|‘Small store with a big heart’ offers enjoyable customer experience|
|Written by Ginny McCabe|
|Wednesday, 05 November 2014 09:28 AM America/New_York|
Houston’s Encouraging Word welcomes shoppers with focus on ‘ministry and love’
Churchgoers and community members regularly gather at Encouraging Word Bookstore in Houston, not only to shop, socialize and relax, but to benefit from the store’s ministry.
“Members of our church love to come in here, grab a cup of coffee and hang out while they are waiting for the next service, or they meet a friend in here,” said Jodi Jones, store manager. “It’s a connection point a lot of times.”
Complete with a Keurig drink maker in a coffee nook as well as comfortable chairs, the store provides a place to chat.

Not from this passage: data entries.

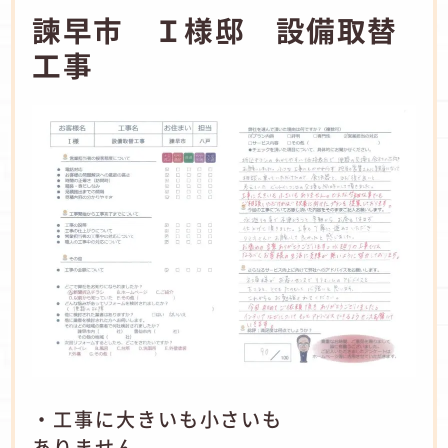
諫早市 Ｉ様邸 設備取替
工事
・工事に大きいも小さいも
ありません。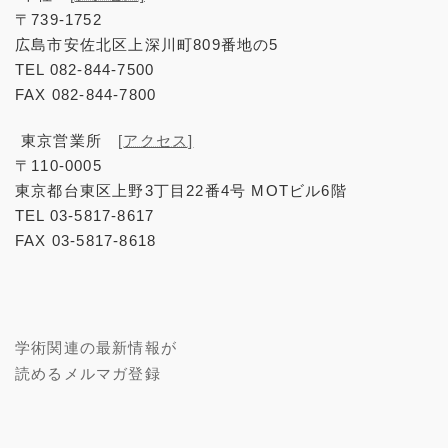
〒739-1752
広島市安佐北区上深川町809番地の5
TEL 082-844-7500
FAX 082-844-7800
東京営業所
[アクセス]
〒110-0005
東京都台東区上野3丁目22番4号 MOTビル6階
TEL 03-5817-8617
FAX 03-5817-8618
学術関連の最新情報が
読めるメルマガ登録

“Our assistant manager, Anne Marie Herzberg, is very outgoing,” Jones said. “This is something that has evolved and grown naturally. It’s not something we dreamed up or that was part of a business plan. We started in a room about the size of a bedroom, and we have continued to grow. We’ve more than doubled our space, and the church has provided us with a location that is right off of the sanctuary with glass windows and more visibility.”
The store serves Encourager Church where Fernando and Angie Ruata are senior pastors. With about 900 members, there are two services Sunday morning and a prayer-and-worship service Wednesday. The store is open those two days, with sales on a typical Sunday ranging from about $750 to $800.
“If you think about our priorities, it’s about ministry and love,” Jones said. “That’s the vision of the church, too. Visitors come in, and they always make comments about how friendly our church is. We know that we are often the first place they stop, and we’re the first people visitors talk to even before they get to the information desk or to a greeter. We’re a small store with a big heart.”
“This is a very nonthreatening place to meet people,” she said. “Guests come in and strike up conversations. It’s a good beginning to being part of this church.”
Jones and Herzberg believe the store should be more of a ministry than a retail outlet.
“Everything in our store is discounted 20%,” Jones said. “So, people know when they come in here that they are going to get something that can help them with their walk with the Lord, and we are not trying to make money off of them.”
Herzberg added: “The bottom line isn’t the bottom line for us. It’s not about the sales; it’s about the connection. The sales are a byproduct rather than it being the other way around.”